Viviane Schardosim é mãe de Nicolas, um dos estudantes da São Marcos que está no espectro autista, conta como se sente nestas reuniões: “Aprendi muito com o encontro especial, sempre temos muitas trocas de vivências. Me sinto muito acolhida, eles me ajudam muito nos momentos de tristeza e de alegrias”, agradeceu.
Na Emef Suely Silveira Soares, a professora de Atendimento Educacional Especializado (AEE) Natália Hends, explica como as atividades são trabalhadas na escola. “Acredito que trabalhar com crianças autistas nos exige, como profissionais da área, estar sempre em constante movimento de busca por conhecimento para trazer novas ideias”, explicou.
Pensando nisso, ela conta como iniciou seu trabalho com os porquinhos-da-índia na Sala de Recursos Multifuncionais como primeira ação ao ingressar na escola e conhecer suas necessidades específicas. “O trabalho assistido com porquinhos-da-índia tem sido muito importante para as nossas crianças autistas. Os animais moram comigo e semanalmente visitam as crianças, onde exercem a função de agentes facilitadores para os processos de inclusão na escola. Sushi e Pudim, nome escolhido por votação pelas crianças, tem o objetivo de favorecer a companhia e conforto emocional, a comunicação, a rotina e previsibilidade, a responsabilidade, a autoestima, a interação social facilitada, a integração sensorial e o companheirismo”, esclarece.
De acordo com a professora, hoje, os porquinhos constituem um papel muito significativo na comunidade da Emef Suely, pois mães e pais reconhecem Sushi e Pudim não apenas quando chegam com ela na escola, mas pela fala de seus filhos.
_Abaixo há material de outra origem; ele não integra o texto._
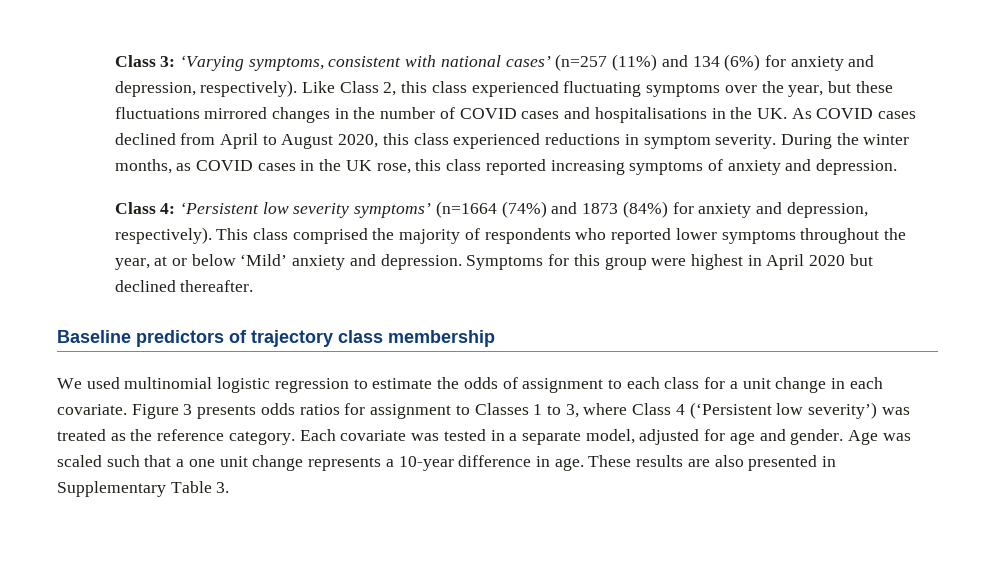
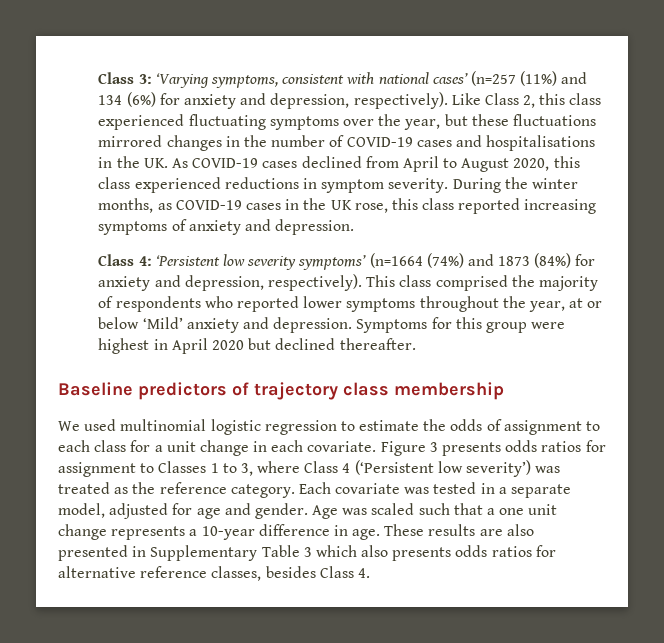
[459,108,517,119] COVID -> [346,137,413,147] COVID-19
[816,108,874,119] COVID -> [192,158,259,168] COVID-19
[196,160,254,171] COVID -> [175,200,242,210] COVID-19
[216,482,230,493] 3. -> [303,545,556,561] [58,566,370,581] 3 which also presents odds ratios for alternative reference classes, besides Class 4.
O trabalho com os animais, inicialmente, seria exclusivamente para atendimentos educacionais especializados, mas hoje são acolhidos em Grupos Operativos com as turmas onde desenvolvem conhecimento e acolhem as diferenças, melhorando as atividades de vida diária.
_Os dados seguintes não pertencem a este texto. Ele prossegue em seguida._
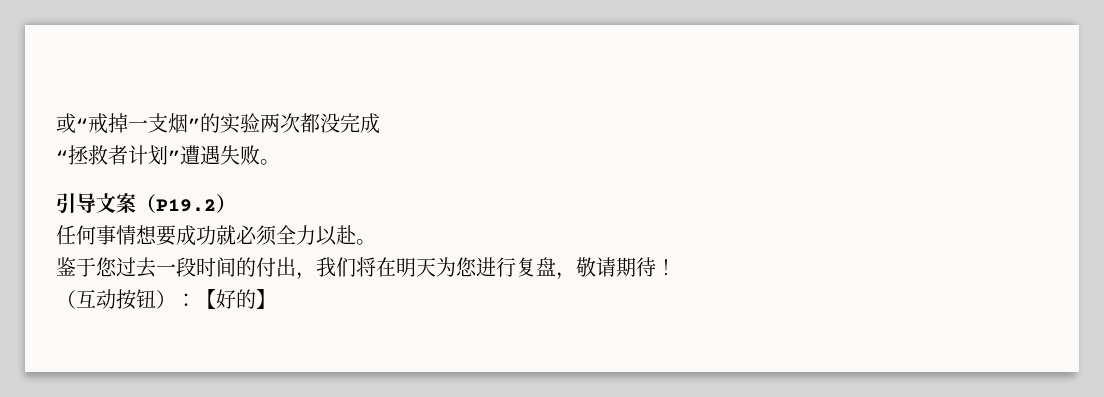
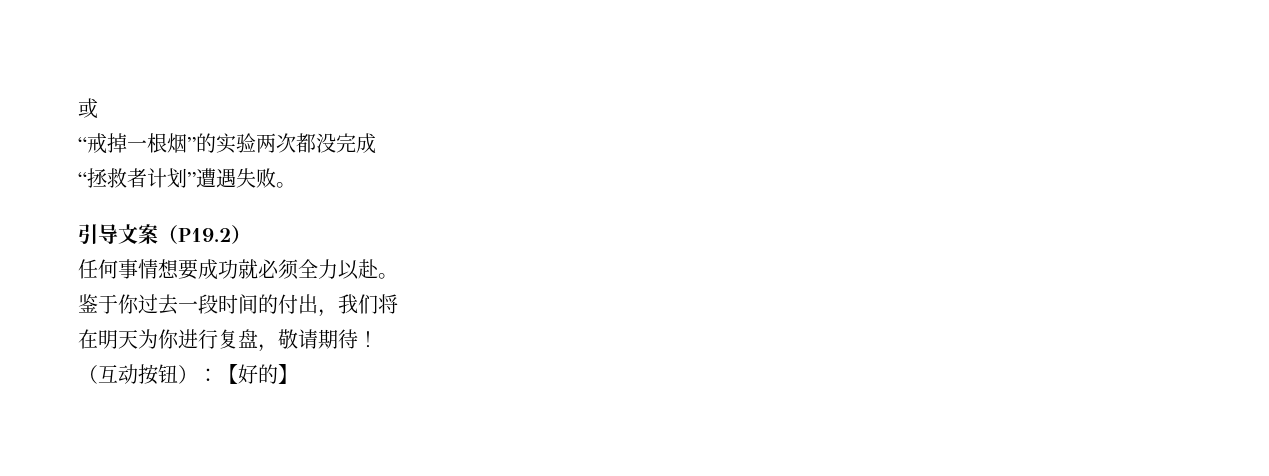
(76, 123) none -> (98, 108) //
[148,113,168,133] 支 -> [147,133,167,153] 根
[96,257,117,277] 您 -> [118,294,139,314] 你
(376, 267) none -> (398, 304) //
[456,257,477,277] 您 -> [158,329,179,349] 你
A partir desta iniciativa, outras oportunidades para o acolhimento dos estudantes surgiram. Como é o caso do aluno Lorenzo, de 7 anos, que tem o suporte de seu peixinho no ambiente escolar.
“Em nossa escola, acreditamos que o trabalho assistido com animais pode desempenhar um papel significativo na vida de nossas crianças autistas, proporcionando conforto emocional, companhia, apoio social, estímulo sensorial e oportunidades de desenvolvimento pessoal. Recentemente, iniciamos este trabalho com o peixinho Beta que vem construindo suporte socioafetivo para ele, o auxiliando na convivência com a sua turma e na busca por organizar suas funções executivas reguladoras”, contou Natália.
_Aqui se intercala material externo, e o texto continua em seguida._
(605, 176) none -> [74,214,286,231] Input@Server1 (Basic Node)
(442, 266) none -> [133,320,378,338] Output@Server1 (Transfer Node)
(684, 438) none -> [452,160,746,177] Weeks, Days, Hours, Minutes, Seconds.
A professora de Atendimento Educacional Especializado conclui que o importante é notar que as preferências e necessidades específicas de cada aluno autista é muito singular e significativa. Desta forma, o trabalho com os porquinhos-da-índia e, atualmente, com o peixinho Beta, fazem parte do plano de trabalho anual da Sala de Recursos da Escola onde constrói-se, com objetivos estruturados, ações planejadas no contexto da escola
Ela conta que, exemplo disso, é o trabalho com a horta construída pelos alunos, onde couves são plantadas e dadas também aos porquinhos.